December 24, 2012 12:00 pm

007Skyfall humbly celebrates 50 years of the great 007, and it is an anniversary not to be missed. Sam Mendes courageously depicts Bond as an agent aging, now unable to perform all the tricks of a young recruit. Not only are Bond’s physical downfalls on show for all to see, but we are also hurled into Bond’s past, faced with the question; what does this indestructible man really have? After his supposed death, having no permanent partner or children, Bond’s apartment is sold, and of course, there are no parents to be notified.

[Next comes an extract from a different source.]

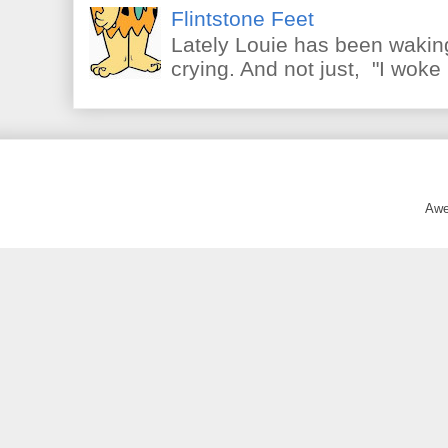
Flintstone Feet
Lately Louie has been waking
crying. And not just, "I woke 
Awe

His advancing years is not to say there isn’t the odd action-packed chase scene or dramatic explosion–it is a Bond film after all–and they are hooking. I found myself genially holding back from screaming survival instructions at the characters. I mean Bond gets a train basically hurled at him!

Skyfall

Javier Bardem, as Silva, makes a spine chilling, and amusing, baddie with his brilliantly casual attitude to single-handedly destroying MI6. He is also surprisingly charismatic as he almost flirts with the enemy. Silva is child-like; a bittersweet bad guy, who seems to both idolise and hate M (Judy Dench), treating her as his mother and him the naughty boy. He is scary, but in a somewhat alluring way. 
That’s the great thing about Skyfall, it is different.

MI6 is no longer destroying the baddies in the bat of an eyelash. It’s in dangerous waters and it’s not just Bond deemed unfit for duty, but the whole department. There is also controversy as to whether M is capable of holding her position due to her age, highly relevant to prejudice that thrives in workplaces of all kind.

We are given a glimpse into Bond’s childhood, something I am told we are not often invited to see. For all Bond’s perceptible strengths, we overlook the fact that he is an orphaned child, which we are reminded of when taken back to his childhood home, Skyfall. A particularly tear-jerking moment is when a dusty brick room is shown, where the young Bond hid for days on end after hearing of his parents’ death. We then watch him delighting blowing up the house and all its memories.

Skyfall is just what Britain needs to boost its film industry and compete with America’s huge dominance. It contains Britain’s wonderfully dry sense of humour, a brilliant soundtrack from British singer Adele, it was filmed almost entirely in Britain and contains a mostly British cast—not  to mention plenty of upper body shots of Daniel Craig, proving not all British men look like Frank Gallagher. It also contains a wonderfully unusual animated Banksy-style scene, quite surreal for a Bond film. 
Coming from someone completely impartial to the James Bond hype, having seen none of the previous films, I would definitely recommend it.